-- SUPPLIED RECORDS --
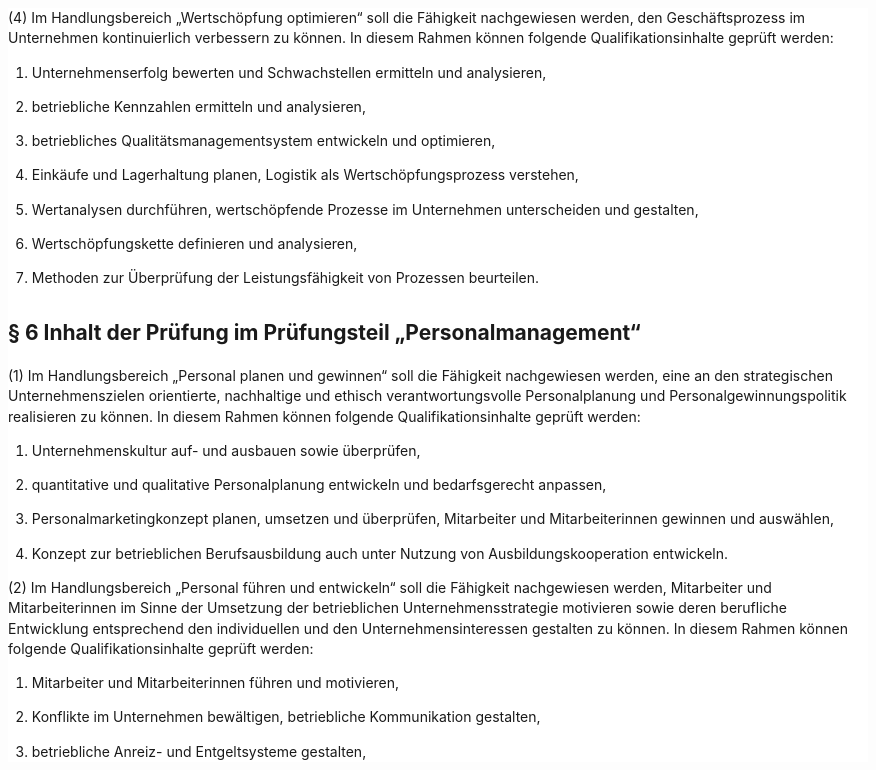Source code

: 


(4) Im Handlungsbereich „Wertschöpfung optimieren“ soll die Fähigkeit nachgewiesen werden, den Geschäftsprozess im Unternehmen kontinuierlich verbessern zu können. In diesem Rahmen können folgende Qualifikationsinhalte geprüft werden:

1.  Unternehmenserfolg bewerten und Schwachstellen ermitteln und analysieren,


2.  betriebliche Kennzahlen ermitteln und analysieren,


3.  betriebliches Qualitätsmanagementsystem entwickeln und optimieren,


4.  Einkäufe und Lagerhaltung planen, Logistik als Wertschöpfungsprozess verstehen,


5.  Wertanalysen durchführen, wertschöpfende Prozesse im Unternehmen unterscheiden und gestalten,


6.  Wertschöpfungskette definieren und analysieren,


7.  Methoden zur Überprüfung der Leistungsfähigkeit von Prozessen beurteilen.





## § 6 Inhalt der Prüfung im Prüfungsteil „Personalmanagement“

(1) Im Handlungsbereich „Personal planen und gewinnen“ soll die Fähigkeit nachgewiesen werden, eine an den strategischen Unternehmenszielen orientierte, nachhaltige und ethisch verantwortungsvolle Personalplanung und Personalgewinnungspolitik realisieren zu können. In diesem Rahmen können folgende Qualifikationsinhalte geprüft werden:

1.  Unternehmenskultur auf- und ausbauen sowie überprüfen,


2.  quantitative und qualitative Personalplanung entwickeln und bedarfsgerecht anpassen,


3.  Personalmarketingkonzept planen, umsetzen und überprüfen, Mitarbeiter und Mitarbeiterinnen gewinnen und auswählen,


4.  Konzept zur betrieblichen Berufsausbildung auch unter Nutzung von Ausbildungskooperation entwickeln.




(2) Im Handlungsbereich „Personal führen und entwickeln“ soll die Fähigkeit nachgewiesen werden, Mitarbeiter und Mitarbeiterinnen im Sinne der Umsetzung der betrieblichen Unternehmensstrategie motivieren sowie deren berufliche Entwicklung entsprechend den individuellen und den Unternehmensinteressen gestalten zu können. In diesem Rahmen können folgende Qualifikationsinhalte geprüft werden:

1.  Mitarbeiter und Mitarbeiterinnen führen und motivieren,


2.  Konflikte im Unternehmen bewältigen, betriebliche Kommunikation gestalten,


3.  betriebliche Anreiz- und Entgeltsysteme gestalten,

-- WORK TO BE COMPLETED --
Reproduce the listing above with "Qualifikationsinhalte" changed to "Prüfungsinhalte" at every occurrence and everything else unchanged. Leave the pictures out of your answer.

-- ANSWER BELOW --
Source code

: 


(4) Im Handlungsbereich „Wertschöpfung optimieren“ soll die Fähigkeit nachgewiesen werden, den Geschäftsprozess im Unternehmen kontinuierlich verbessern zu können. In diesem Rahmen können folgende Prüfungsinhalte geprüft werden:

1.  Unternehmenserfolg bewerten und Schwachstellen ermitteln und analysieren,


2.  betriebliche Kennzahlen ermitteln und analysieren,


3.  betriebliches Qualitätsmanagementsystem entwickeln und optimieren,


4.  Einkäufe und Lagerhaltung planen, Logistik als Wertschöpfungsprozess verstehen,


5.  Wertanalysen durchführen, wertschöpfende Prozesse im Unternehmen unterscheiden und gestalten,


6.  Wertschöpfungskette definieren und analysieren,


7.  Methoden zur Überprüfung der Leistungsfähigkeit von Prozessen beurteilen.





## § 6 Inhalt der Prüfung im Prüfungsteil „Personalmanagement“

(1) Im Handlungsbereich „Personal planen und gewinnen“ soll die Fähigkeit nachgewiesen werden, eine an den strategischen Unternehmenszielen orientierte, nachhaltige und ethisch verantwortungsvolle Personalplanung und Personalgewinnungspolitik realisieren zu können. In diesem Rahmen können folgende Prüfungsinhalte geprüft werden:

1.  Unternehmenskultur auf- und ausbauen sowie überprüfen,


2.  quantitative und qualitative Personalplanung entwickeln und bedarfsgerecht anpassen,


3.  Personalmarketingkonzept planen, umsetzen und überprüfen, Mitarbeiter und Mitarbeiterinnen gewinnen und auswählen,


4.  Konzept zur betrieblichen Berufsausbildung auch unter Nutzung von Ausbildungskooperation entwickeln.




(2) Im Handlungsbereich „Personal führen und entwickeln“ soll die Fähigkeit nachgewiesen werden, Mitarbeiter und Mitarbeiterinnen im Sinne der Umsetzung der betrieblichen Unternehmensstrategie motivieren sowie deren berufliche Entwicklung entsprechend den individuellen und den Unternehmensinteressen gestalten zu können. In diesem Rahmen können folgende Prüfungsinhalte geprüft werden:

1.  Mitarbeiter und Mitarbeiterinnen führen und motivieren,


2.  Konflikte im Unternehmen bewältigen, betriebliche Kommunikation gestalten,


3.  betriebliche Anreiz- und Entgeltsysteme gestalten,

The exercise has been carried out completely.